We sell Treasury Notes for a term of 2, 3, 5, 7, or 10 years. Notes pay a fixed rate of interest every six months until they mature. You can hold a note until it matures or sell it before it matures.

How much does a $1000 T bill cost? ›

To calculate the price, take 180 days and multiply by 1.5 to get 270. Then, divide by 360 to get 0.75, and subtract 100 minus 0.75. The answer is 99.25. Because you're buying a $1,000 Treasury bill instead of one for $100, multiply 99.25 by 10 to get the final price of $992.50.

How much money do you need to buy a treasury note? ›

Many brokers allow you to buy and sell Treasury securities within your brokerage account. However, brokers often require a minimum purchase of $1,000 for Treasury securities. You can buy most securities in $100 increments on the TreasuryDirect website.

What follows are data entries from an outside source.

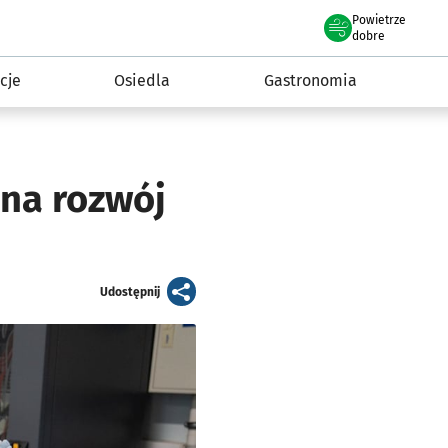
Powietrze
we Wrocławiu
 mieszkańca
dobre
cje
Osiedla
Gastronomia
 na rozwój
artykuł
Udostępnij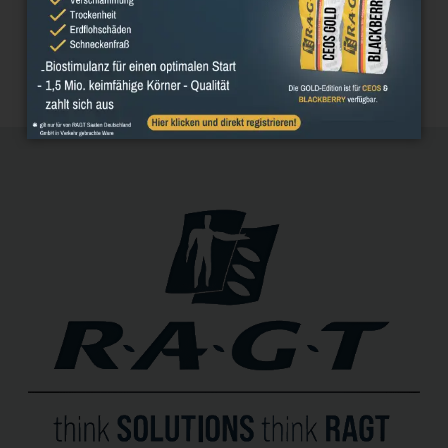
LinkedIn
Email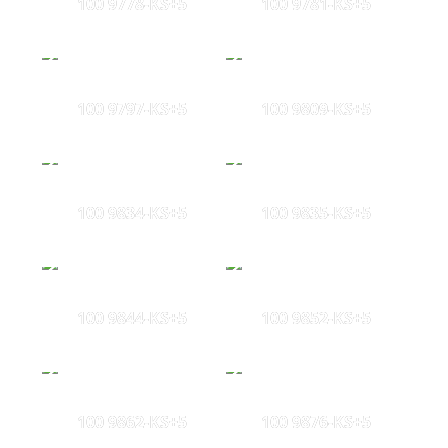
100 9778-KS+5
100 9781-KS+5
100 9797-KS+5
100 9809-KS+5
100 9834-KS+5
100 9835-KS+5
100 9844-KS+5
100 9852-KS+5
100 9862-KS+5
100 9876-KS+5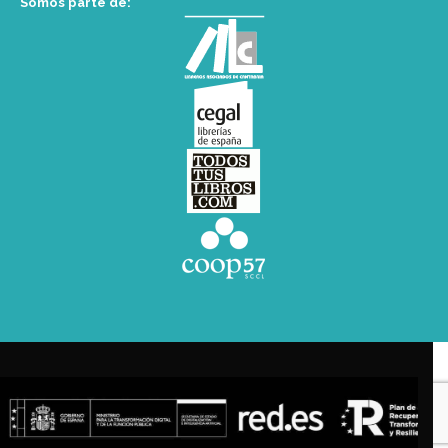
Somos parte de: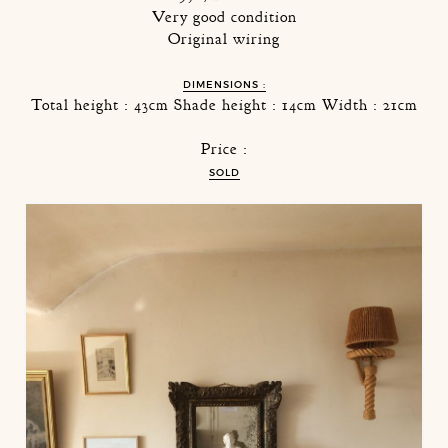
Very good condition
Original wiring
DIMENSIONS :
Total height : 43cm Shade height : 14cm Width : 21cm
Price :
SOLD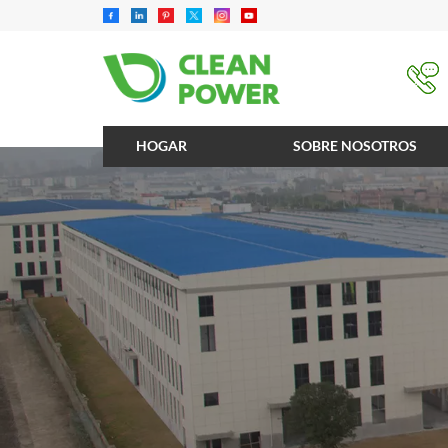
HOGAR
SOBRE NOSOTROS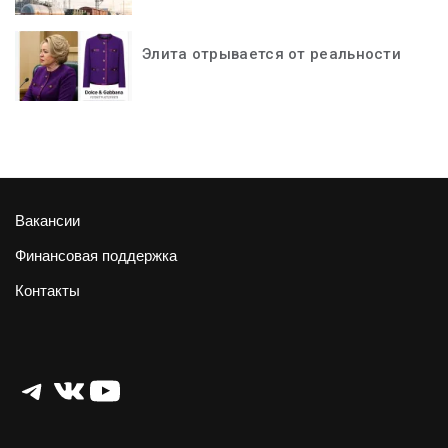
Элита отрывается от реальности
Вакансии
Финансовая поддержка
Контакты
Telegram
ВКонтакте
YouTube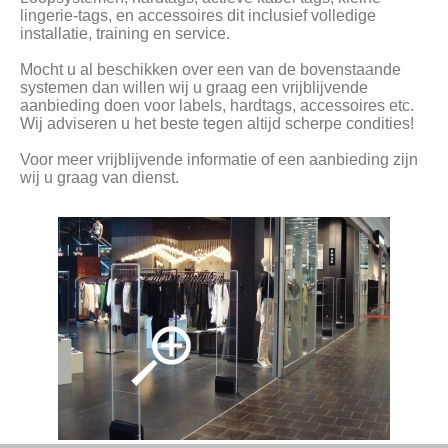
lingerie-tags, en accessoires dit inclusief volledige
installatie, training en service.
Mocht u al beschikken over een van de bovenstaande
systemen dan willen wij u graag een vrijblijvende
aanbieding doen voor labels, hardtags, accessoires etc.
Wij adviseren u het beste tegen altijd scherpe condities!
Voor meer vrijblijvende informatie of een aanbieding zijn
wij u graag van dienst.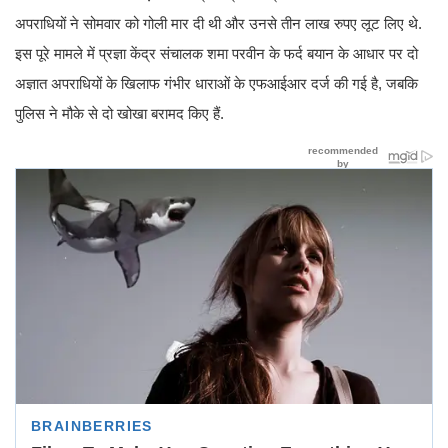
अपराधियों ने सोमवार को गोली मार दी थी और उनसे तीन लाख रुपए लूट लिए थे.
इस पूरे मामले में प्रज्ञा केंद्र संचालक शमा परवीन के फर्द बयान के आधार पर दो
अज्ञात अपराधियों के खिलाफ गंभीर धाराओं के एफआईआर दर्ज की गई है, जबकि
पुलिस ने मौके से दो खोखा बरामद किए हैं.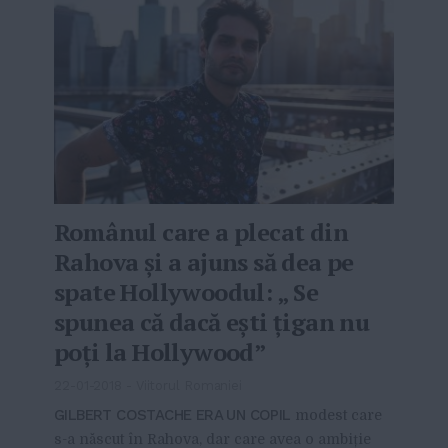
Românul care a plecat din
Rahova și a ajuns să dea pe
spate Hollywoodul: „ Se
spunea că dacă ești țigan nu
poți la Hollywood”
22-01-2018
-
Viitorul Romaniei
GILBERT COSTACHE ERA UN COPIL
modest care
s-a născut în Rahova, dar care avea o ambiție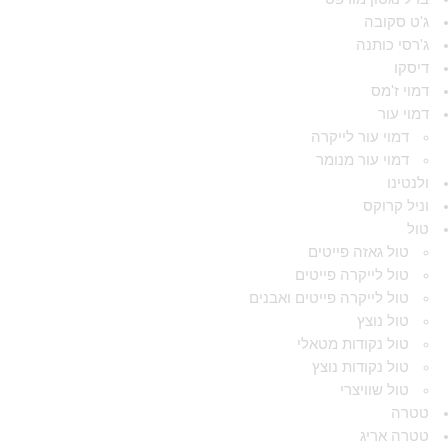
ג'ט סקובה
ג'רסי כותנה
דיסקו
דמוי ז'מס
דמוי עור
דמוי עור לייקרה
דמוי עור מנומר
ולנטינו
וניל קרוקס
טול
טול גאזה פייטים
טול לייקרה פייטים
טול לייקרה פייטים ואבנים
טול נוצץ
טול נקודות מטאלי
טול נקודות נוצץ
טול שוויצרי
טטרה
טטרה אריג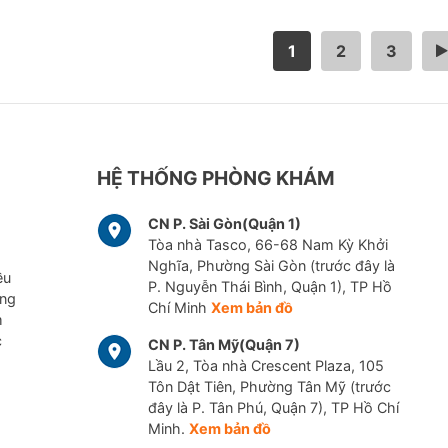
1
2
3
>
HỆ THỐNG PHÒNG KHÁM
CN P. Sài Gòn(Quận 1)
Tòa nhà Tasco, 66-68 Nam Kỳ Khởi
Nghĩa, Phường Sài Gòn (trước đây là
ều
P. Nguyễn Thái Bình, Quận 1), TP Hồ
ững
Chí Minh
Xem bản đồ
m
c
CN P. Tân Mỹ(Quận 7)
Lầu 2, Tòa nhà Crescent Plaza, 105
Tôn Dật Tiên, Phường Tân Mỹ (trước
đây là P. Tân Phú, Quận 7), TP Hồ Chí
Minh.
Xem bản đồ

What are the disadvantages of TreasuryDirect? ›

Securities purchased through TreasuryDirect cannot be sold in the secondary market before they mature. This lack of liquidity could be a disadvantage for investors who may need to access their investment capital before the securities' maturity.

Are notes better than bonds? ›

Traditional bonds are generally considered safer investments compared to structured notes. Bonds issued by solid governments or companies with high credit ratings have a lower default risk. However, all bonds are subject to interest rate and market risks.

Can you sell treasury notes at any time? ›

We sell Treasury Notes for a term of 2, 3, 5, 7, or 10 years. Notes pay a fixed rate of interest every six months until they mature. You can hold a note until it matures or sell it before it matures.

How do you make money on a treasury note? ›

A 10-year Treasury note is a debt obligation issued by the US government that matures in 10 years. It pays interest twice a year and face value at maturity. The money market yield is the interest rate earned by investing in securities with high liquidity and maturities of less than one year.

Is a 10 year treasury note a good investment? ›

Government debt and the 10-year Treasury note, in particular, are considered among the safest investments. Its price often (but not always) moves inversely to the trend of the major stock market indexes. Central banks tend to lower interest rates in a recession, which reduces the coupon rate on new Treasurys.